Mungkin ini cerita cukup saya dan Tuhan yang tahu.
Mungkin vespa orange mu juga tahu, tapi ia tidak pernah berbisik kepadamu.
Mungkin kalau waktunya tiba... cukup Tuhan yang atur, saya tidak berani prediksi untuk apa pertemuan kita terjadi.
Orang bilang ada rahasia dibalik pertemuan.
Dipertemukan tanpa sadar, dipisahkan kembali untuk menjalankan jalannya masing-masing.
Lalu tanpa sadar menunggu, hanya untuk dipertemukan kembali.
Di waktu yang tepat.
Tanggalan awal di tengah bulan, tahun 2013. Berkali-kali mereka menyebut namamu. Tidak ada yang asing rasanya untuk orang yang belum pernah ditemui.
Aneh.
Lalu aku melihat wujudmu, lantas aku mengernyit akan sosok yang sepertinya akrab.
Sudah hampir seminggu ini radarku kau kacaukan. Seperti ada sesuatu yang mengganjal. Pertanyaan yang tidak terjawab tentang aku tidak tahu apa. Tapi alam bawah sadarku merasa segalanya tampak familiar. Tak daya kuperhatikan wajahmu. Berkali-kali kau tangkap mataku.
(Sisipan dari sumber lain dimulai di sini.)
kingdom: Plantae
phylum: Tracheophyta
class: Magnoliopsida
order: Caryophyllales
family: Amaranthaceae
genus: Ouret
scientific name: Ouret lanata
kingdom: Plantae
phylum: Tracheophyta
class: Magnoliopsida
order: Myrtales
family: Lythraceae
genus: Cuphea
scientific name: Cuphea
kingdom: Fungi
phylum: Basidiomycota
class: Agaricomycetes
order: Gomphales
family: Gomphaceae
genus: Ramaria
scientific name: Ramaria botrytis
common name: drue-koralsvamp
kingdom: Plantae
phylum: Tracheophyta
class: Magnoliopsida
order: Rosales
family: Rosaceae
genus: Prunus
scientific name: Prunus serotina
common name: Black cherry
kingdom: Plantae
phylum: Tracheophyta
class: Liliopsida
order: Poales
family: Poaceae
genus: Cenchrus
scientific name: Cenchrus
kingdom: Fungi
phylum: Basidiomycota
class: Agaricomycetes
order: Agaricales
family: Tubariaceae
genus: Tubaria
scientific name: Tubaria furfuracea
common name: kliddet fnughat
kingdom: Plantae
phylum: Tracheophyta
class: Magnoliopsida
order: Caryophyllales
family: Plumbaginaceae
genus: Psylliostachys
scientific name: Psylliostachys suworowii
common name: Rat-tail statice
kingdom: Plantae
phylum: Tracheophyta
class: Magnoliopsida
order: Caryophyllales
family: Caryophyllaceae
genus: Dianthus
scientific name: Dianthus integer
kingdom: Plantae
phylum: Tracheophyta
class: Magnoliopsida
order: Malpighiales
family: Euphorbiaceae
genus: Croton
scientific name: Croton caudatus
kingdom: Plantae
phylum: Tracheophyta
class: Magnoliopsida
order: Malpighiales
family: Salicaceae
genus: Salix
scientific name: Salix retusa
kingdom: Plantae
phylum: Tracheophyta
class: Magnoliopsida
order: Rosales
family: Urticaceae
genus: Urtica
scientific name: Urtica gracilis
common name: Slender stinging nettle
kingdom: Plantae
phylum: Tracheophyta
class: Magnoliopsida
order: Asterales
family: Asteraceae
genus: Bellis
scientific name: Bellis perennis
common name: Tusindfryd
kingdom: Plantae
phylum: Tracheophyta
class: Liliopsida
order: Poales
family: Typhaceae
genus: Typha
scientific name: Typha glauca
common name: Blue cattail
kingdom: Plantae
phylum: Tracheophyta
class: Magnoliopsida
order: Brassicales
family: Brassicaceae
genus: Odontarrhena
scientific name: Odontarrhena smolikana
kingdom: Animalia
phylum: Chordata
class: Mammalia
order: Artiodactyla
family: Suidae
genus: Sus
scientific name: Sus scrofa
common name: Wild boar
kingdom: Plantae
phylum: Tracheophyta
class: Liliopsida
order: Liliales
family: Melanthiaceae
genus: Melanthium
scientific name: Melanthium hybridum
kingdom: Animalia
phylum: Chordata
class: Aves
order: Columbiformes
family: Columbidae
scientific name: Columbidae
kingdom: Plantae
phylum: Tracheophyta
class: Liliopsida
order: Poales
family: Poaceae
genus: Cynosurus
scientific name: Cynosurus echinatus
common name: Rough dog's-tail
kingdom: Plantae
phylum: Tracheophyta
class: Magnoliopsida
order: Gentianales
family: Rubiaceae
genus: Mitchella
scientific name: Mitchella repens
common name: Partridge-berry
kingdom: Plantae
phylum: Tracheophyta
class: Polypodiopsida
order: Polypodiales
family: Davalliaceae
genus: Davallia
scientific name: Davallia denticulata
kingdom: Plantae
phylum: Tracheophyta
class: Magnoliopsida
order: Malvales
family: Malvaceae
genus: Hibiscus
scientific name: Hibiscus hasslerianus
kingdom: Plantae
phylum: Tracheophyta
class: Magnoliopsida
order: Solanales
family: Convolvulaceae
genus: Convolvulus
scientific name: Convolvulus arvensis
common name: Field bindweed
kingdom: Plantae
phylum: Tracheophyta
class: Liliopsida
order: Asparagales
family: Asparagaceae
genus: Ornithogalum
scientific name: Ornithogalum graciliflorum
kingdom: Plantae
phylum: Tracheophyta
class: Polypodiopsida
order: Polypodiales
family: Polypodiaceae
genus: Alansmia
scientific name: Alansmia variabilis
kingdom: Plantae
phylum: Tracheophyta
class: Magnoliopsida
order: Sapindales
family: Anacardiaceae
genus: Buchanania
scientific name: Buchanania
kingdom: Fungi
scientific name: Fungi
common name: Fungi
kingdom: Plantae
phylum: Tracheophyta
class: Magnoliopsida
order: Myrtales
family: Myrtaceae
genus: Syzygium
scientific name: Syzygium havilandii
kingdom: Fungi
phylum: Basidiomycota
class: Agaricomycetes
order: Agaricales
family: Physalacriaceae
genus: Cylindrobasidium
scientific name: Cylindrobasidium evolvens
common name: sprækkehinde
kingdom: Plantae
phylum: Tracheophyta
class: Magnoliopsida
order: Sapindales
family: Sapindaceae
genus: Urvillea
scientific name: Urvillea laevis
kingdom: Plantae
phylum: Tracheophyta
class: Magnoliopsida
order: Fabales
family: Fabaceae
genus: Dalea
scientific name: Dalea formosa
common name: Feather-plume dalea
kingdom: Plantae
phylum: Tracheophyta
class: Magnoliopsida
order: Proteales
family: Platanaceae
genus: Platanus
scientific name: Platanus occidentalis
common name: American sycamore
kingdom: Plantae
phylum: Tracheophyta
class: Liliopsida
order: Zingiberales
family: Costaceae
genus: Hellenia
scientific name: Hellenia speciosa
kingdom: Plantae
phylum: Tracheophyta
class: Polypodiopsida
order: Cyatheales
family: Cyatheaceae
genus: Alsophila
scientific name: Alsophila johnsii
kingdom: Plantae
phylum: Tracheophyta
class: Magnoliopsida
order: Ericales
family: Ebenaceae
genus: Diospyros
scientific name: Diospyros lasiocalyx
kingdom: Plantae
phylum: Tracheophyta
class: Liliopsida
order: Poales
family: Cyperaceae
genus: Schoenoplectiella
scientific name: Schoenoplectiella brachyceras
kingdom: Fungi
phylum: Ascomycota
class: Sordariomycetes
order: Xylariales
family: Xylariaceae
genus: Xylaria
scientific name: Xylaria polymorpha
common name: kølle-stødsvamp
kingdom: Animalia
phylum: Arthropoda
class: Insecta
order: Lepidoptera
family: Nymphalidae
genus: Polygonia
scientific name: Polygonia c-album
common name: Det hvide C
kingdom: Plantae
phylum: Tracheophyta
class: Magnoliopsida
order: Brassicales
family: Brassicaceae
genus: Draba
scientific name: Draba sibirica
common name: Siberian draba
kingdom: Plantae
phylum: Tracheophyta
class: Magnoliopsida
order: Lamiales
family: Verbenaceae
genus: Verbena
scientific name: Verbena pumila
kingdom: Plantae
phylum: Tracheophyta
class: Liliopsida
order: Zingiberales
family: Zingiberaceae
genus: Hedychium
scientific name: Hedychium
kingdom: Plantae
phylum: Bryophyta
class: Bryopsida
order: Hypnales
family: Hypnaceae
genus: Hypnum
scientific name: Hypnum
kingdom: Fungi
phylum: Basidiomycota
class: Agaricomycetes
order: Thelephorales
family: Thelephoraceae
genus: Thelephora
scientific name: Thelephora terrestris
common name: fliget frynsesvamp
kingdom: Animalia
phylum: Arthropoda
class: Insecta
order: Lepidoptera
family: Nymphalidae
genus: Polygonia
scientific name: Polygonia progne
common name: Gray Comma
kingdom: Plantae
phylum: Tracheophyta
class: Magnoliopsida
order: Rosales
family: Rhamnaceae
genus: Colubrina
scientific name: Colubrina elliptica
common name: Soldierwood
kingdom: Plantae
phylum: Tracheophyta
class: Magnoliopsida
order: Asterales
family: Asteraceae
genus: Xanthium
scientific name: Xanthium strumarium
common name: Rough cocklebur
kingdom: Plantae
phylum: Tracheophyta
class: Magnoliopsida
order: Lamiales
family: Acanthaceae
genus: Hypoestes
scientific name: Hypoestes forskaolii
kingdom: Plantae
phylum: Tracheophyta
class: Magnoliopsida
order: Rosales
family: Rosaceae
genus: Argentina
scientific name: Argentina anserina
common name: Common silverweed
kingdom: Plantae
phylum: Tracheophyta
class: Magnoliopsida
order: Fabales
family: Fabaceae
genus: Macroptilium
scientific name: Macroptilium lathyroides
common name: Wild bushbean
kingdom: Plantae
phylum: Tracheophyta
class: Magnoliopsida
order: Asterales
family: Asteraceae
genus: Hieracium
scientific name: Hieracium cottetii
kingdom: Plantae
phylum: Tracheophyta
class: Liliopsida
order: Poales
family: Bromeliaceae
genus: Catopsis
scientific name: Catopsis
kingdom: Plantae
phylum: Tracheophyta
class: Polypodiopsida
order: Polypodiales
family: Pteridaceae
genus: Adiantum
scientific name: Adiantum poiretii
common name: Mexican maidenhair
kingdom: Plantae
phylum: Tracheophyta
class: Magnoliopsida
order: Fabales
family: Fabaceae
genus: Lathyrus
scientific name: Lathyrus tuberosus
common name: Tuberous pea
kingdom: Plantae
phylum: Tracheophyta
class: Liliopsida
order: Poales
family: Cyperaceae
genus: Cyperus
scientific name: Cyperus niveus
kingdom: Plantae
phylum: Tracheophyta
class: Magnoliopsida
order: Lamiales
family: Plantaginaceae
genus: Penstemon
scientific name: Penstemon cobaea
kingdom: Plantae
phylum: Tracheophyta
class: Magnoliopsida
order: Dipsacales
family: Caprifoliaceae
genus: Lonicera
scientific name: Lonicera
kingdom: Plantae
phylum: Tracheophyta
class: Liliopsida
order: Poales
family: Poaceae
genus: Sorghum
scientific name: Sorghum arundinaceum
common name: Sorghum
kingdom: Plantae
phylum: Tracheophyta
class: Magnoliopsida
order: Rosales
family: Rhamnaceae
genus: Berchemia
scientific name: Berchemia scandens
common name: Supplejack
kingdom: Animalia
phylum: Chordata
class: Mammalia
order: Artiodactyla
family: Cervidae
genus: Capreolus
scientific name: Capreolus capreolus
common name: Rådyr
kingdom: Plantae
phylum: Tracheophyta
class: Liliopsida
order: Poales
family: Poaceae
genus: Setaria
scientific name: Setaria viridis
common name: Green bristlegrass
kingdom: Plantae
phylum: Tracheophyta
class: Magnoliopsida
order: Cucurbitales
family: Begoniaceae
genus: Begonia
Seminggu berlalu, aku pulang tanpa jawaban. Hanya sedikit informasi yang kupunya. Dari goresan-goresan mu yang kutemui. Semuanya menarik. Tak kuasa kubuatkan kau puisi, untuk pemikiranmu yang kupuja.
Sedikit demi sedikit sepertinya kosmos berbicara. Menarikku ke waktu itu. Di mana kita hanyalah orang asing yang menjalani hidupnya masing-masing. Rangkaian pertemuan kita lambat laun tersusun.
Puluhan Desember di ujung tahun 2012, saat itu di depan gang Stupa.
Kamu dan vespamu.
Aku dan backpack-ku berhasrat untuk memulai petualangan di kota yang pernah terendam lautan api. Aku bersama kawanku menunggu angkutan umum. Serampangan kamu dan vespamu berjalan tidak seimbang menaiki polisi tidur. Mataku telah menangkap daya tarikmu. Cukup hatiku yang tahu bahwa ia tersenyum. Aku pikir saat itu kita hanya dua orang asing yang sedang menjalani hidupnya masing-masing.
Namun kau sapa kawanku dari atas vespamu. Lalu sambil kau berlalu, kawanku bercerita sedikit tentangmu. Di mana tempat tinggalmu dan juga warna vespamu yang kau pilih berdasarkan pendapat dari kawanku. Namun sekali agi aku berpikir bahwa kita hanya dua orang asing yang sedang menjalani hidupnya masing-masing.
Bukan hanya saat di gang stupa, takdir telah mempertemukanku dengan keluargamu jauh sebelum kita mengenal. Tapi kita saling tidak tahu bahwa kita terikat dengannya. Takdir telah mengarahkanku untuk mengenalimu hingga waktunya tiba kita dipertemukan. Kita pernah bertemu jauh sebelum kita mengenal.
Mungkin itu sebabnya mengapa mataku selalu mencuri pandang ke arahmu. Karena memori otak ku masih menyimpan bayang dari wajahmu yang hanya Tuhan yang tahu.
Sekali lagi takdir memisahkan kita. Menyisakan pertanyaan-pertanyaan yang hanya masa depan yang mampu menjawab. Mungkin kali ini saya harus menunggu lagi hingga waktu mempertemukan kita kembali. Di dalam masa yang telah ditentukan.